- _EXERCISE OBJECTIVE_:
Give the number of lines in the following entries that contain the word "corners", with nothing added.

- _MATERIAL TO PROCESS_:
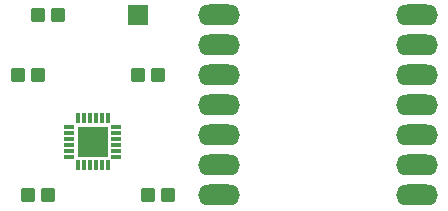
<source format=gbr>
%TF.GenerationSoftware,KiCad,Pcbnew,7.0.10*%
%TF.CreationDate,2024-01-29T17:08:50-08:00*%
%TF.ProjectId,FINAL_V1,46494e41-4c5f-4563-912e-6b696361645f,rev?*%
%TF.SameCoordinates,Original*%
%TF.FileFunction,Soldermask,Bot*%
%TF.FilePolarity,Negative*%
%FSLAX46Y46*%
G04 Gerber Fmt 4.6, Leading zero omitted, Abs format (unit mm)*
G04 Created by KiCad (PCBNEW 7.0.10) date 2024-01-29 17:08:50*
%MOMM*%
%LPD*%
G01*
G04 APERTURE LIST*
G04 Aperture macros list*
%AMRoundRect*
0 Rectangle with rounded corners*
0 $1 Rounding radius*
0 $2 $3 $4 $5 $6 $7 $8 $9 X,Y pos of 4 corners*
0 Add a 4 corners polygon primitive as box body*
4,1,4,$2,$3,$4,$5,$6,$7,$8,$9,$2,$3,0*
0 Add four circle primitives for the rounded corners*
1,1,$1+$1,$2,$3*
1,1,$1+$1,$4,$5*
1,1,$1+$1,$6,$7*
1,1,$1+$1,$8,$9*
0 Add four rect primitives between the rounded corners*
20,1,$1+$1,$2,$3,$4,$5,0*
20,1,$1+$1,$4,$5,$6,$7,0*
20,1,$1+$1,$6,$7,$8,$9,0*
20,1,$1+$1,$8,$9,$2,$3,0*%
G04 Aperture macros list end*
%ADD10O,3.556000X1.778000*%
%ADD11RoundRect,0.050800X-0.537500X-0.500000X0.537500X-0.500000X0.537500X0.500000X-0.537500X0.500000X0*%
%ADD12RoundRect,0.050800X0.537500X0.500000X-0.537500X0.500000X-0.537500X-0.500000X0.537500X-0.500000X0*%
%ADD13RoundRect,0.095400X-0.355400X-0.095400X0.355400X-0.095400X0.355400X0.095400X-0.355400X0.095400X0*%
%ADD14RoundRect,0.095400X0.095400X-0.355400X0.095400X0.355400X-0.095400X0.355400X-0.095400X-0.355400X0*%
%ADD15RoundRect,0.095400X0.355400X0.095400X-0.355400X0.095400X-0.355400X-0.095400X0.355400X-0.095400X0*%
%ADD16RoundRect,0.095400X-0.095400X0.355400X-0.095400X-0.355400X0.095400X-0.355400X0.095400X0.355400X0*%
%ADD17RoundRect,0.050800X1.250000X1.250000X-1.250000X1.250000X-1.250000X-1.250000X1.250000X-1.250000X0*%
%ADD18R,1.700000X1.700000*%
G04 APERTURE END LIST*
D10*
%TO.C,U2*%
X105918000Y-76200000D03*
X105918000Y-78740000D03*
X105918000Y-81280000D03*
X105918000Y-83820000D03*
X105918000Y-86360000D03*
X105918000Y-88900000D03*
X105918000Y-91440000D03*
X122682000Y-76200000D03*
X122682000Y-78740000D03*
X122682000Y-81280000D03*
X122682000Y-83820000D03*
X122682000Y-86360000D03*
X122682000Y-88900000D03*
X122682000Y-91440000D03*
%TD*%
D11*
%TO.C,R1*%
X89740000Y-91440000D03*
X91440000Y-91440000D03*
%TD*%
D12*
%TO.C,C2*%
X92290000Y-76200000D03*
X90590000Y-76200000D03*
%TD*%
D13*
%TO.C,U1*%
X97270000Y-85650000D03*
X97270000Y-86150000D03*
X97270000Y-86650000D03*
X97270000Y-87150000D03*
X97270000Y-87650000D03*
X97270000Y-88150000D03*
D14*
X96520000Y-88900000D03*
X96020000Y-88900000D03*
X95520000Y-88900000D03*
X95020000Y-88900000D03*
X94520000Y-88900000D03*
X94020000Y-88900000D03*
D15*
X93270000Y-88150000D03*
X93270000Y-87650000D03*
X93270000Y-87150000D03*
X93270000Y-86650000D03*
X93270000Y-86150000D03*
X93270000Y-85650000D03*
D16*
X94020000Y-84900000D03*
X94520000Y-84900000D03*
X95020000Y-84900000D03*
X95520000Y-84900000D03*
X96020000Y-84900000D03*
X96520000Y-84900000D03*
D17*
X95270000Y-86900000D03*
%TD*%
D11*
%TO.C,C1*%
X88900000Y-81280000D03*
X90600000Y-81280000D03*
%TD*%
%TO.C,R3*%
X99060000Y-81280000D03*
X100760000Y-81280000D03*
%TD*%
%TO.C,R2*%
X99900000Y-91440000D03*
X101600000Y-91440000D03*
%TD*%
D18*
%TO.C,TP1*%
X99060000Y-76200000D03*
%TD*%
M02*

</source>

- _EXERCISE RESULT_:
5